Still, if Baitz’s drama doesn’t break new ground, it’s juicy and well constructed. Polly and Lyman Wyeth (Deanna Dunagan and Chelcie Ross) are old-guard California Republicans: he a former screen actor who shifted into politics, she a screenwriter who became the perfect political wife. They’re in the mold of the Reagans, though not stand-ins (Ron and Nancy are frequently mentioned as close friends). The play takes place over Christmas 2004, as depressive, prodigal and liberal daughter Brooke (Tracy Michelle Arnold) arrives for a visit with the manuscript she’s just sold: a bombshell memoir about the death of her older brother that casts her parents in an unflattering light.

The recent-period setting, just after the re-election of George W. Bush and as the Iraq War was not yet looking like a quagmire, allows Baitz some too-easy hindsight quips.
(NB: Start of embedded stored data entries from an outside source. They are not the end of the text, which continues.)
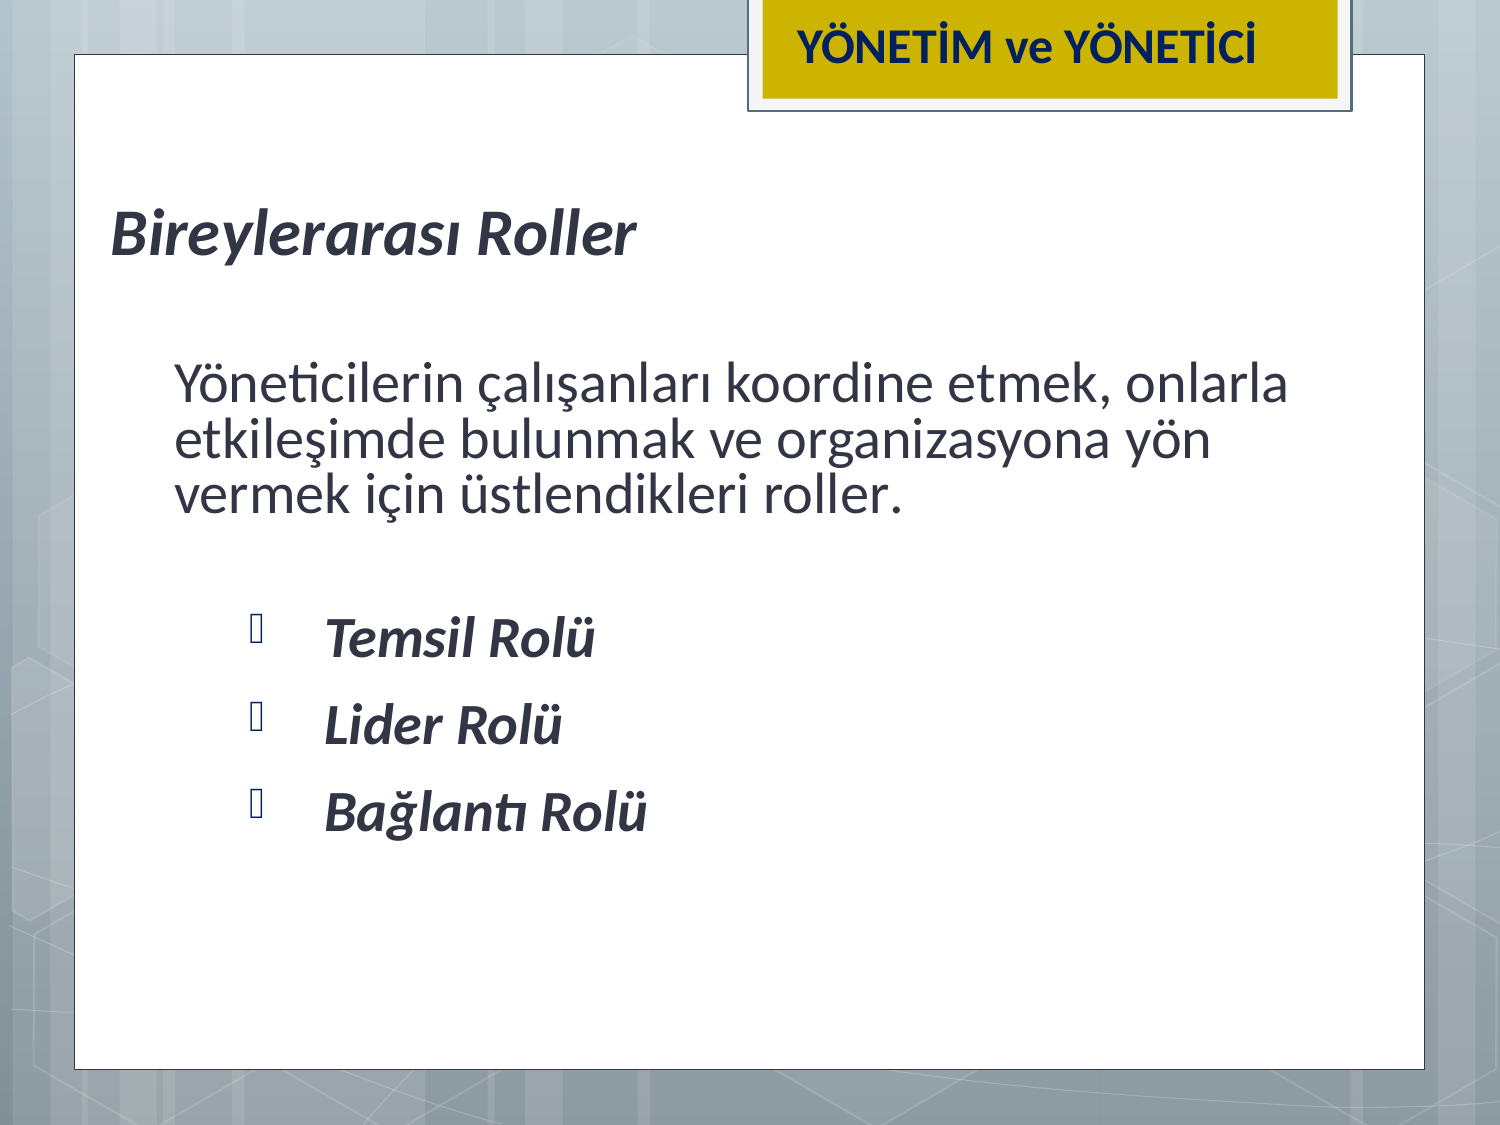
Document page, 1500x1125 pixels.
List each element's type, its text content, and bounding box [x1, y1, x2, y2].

title Bireylerarası Roller [95, 158, 1329, 277]
text_box YÖNETİM ve YÖNETİCİ [782, 6, 1306, 157]
text_box Yöneticilerin çalışanları koordine etmek, onlarla etkileşimde bulunmak ve organizasyona yön vermek için üstlendikleri roller. Temsil Rolü Lider Rolü Bağlantı Rolü [159, 349, 1306, 851]
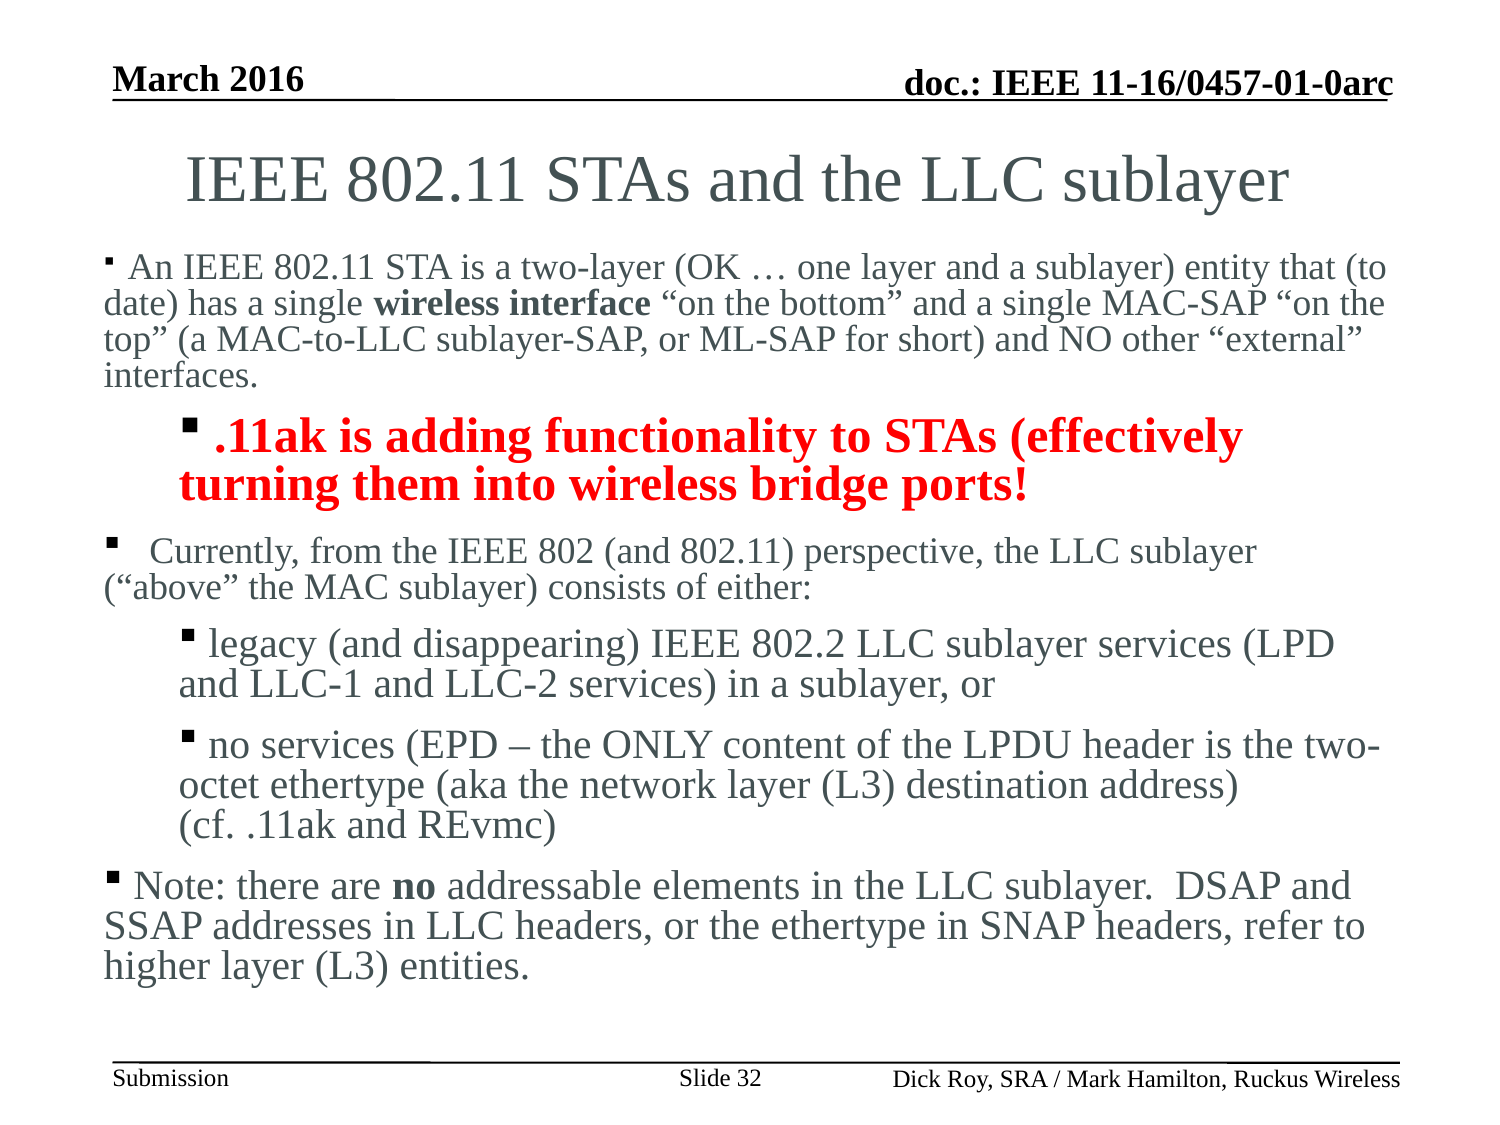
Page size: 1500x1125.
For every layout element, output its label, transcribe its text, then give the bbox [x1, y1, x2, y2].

list An IEEE 802.11 STA is a two-layer (OK … one layer and a sublayer) entity that (to date) has a single wireless interface “on the bottom” and a single MAC-SAP “on the top” (a MAC-to-LLC sublayer-SAP, or ML-SAP for short) and NO other “external” interfaces. .11ak is adding functionality to STAs (effectively turning them into wireless bridge ports! Currently, from the IEEE 802 (and 802.11) perspective, the LLC sublayer (“above” the MAC sublayer) consists of either: legacy (and disappearing) IEEE 802.2 LLC sublayer services (LPD and LLC-1 and LLC-2 services) in a sublayer, or no services (EPD – the ONLY content of the LPDU header is the two-octet ethertype (aka the network layer (L3) destination address) (cf. .11ak and REvmc) Note: there are no addressable elements in the LLC sublayer. DSAP and SSAP addresses in LLC headers, or the ethertype in SNAP headers, refer to higher layer (L3) entities. [88, 243, 1412, 1012]
footer Dick Roy, SRA / Mark Hamilton, Ruckus Wireless [773, 1062, 1402, 1094]
title IEEE 802.11 STAs and the LLC sublayer [111, 113, 1365, 243]
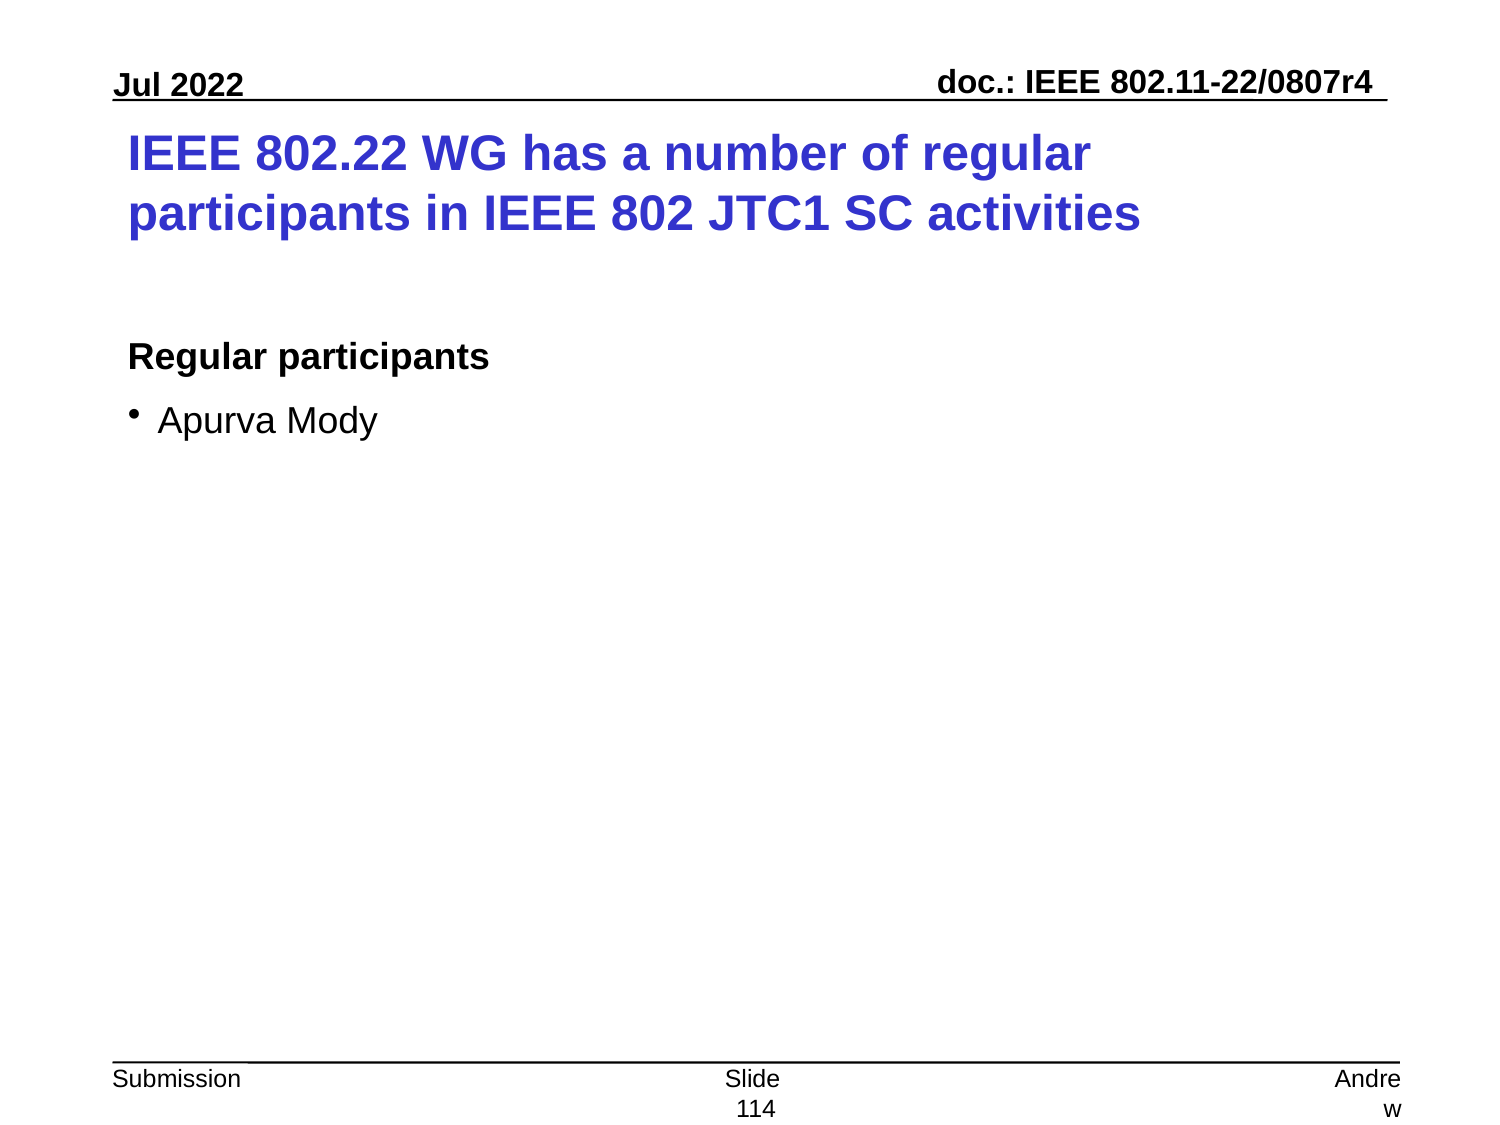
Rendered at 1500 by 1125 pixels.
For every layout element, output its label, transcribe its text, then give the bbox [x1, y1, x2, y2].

list Regular participants Apurva Mody [112, 324, 1388, 1000]
slide_number Slide 114 [709, 1061, 803, 1093]
title IEEE 802.22 WG has a number of regular participants in IEEE 802 JTC1 SC activities [112, 112, 1388, 288]
footer Andrew Myles, Cisco [1320, 1061, 1402, 1093]
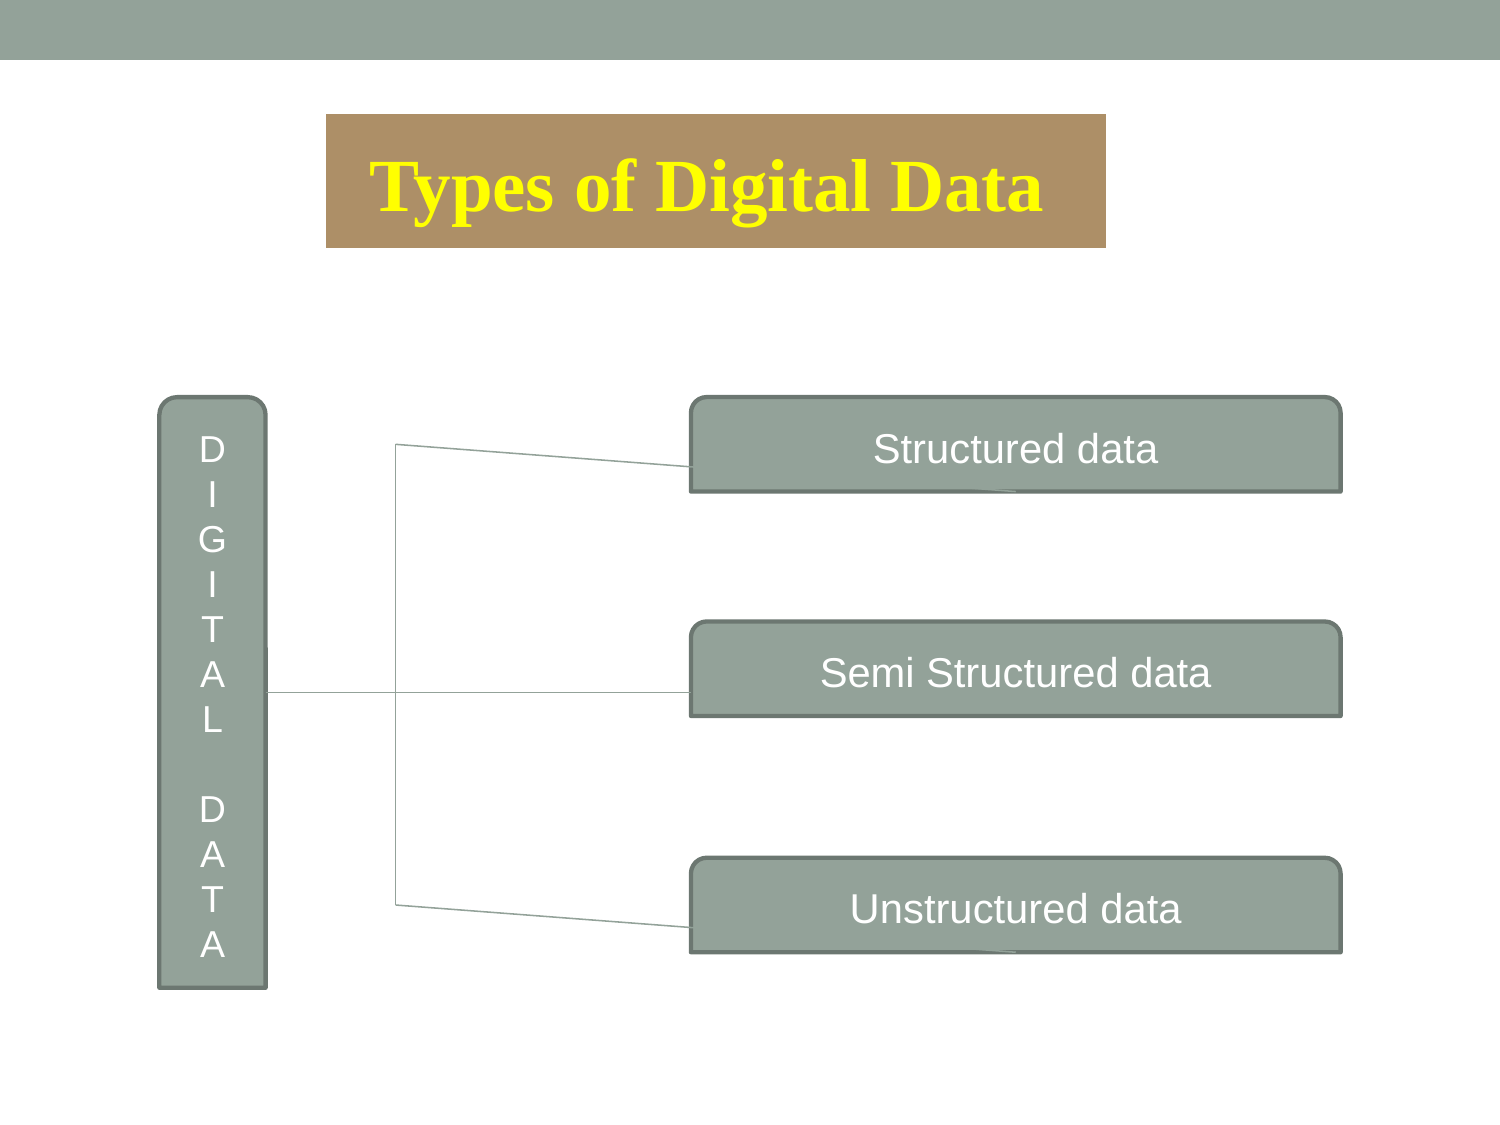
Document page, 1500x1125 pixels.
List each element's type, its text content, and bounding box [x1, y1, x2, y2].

text_box Structured data [688, 394, 1343, 494]
text_box Unstructured data [688, 855, 1343, 955]
text_box Types of Digital Data [319, 106, 1114, 256]
text_box Semi Structured data [688, 619, 1343, 719]
text_box D I G I T A L D A T A [157, 394, 268, 990]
And all five characters onstage, including Brooke’s apolitical TV-producer younger brother (John Hoogenakker) and Polly’s dyed-in-the-wool-liberal, recovering-alcoholic sister (Linda Kimbrough), can occasionally sound like authorial hand puppets. Yet both the playwright and director Henry Wishcamper resist facile caricature. Led by Dunagan’s flinty, pragmatic Polly and Ross’s sonorous Lyman, Wishcamper’s top-notch cast sells even Baitz’s soapiest twists with aplomb.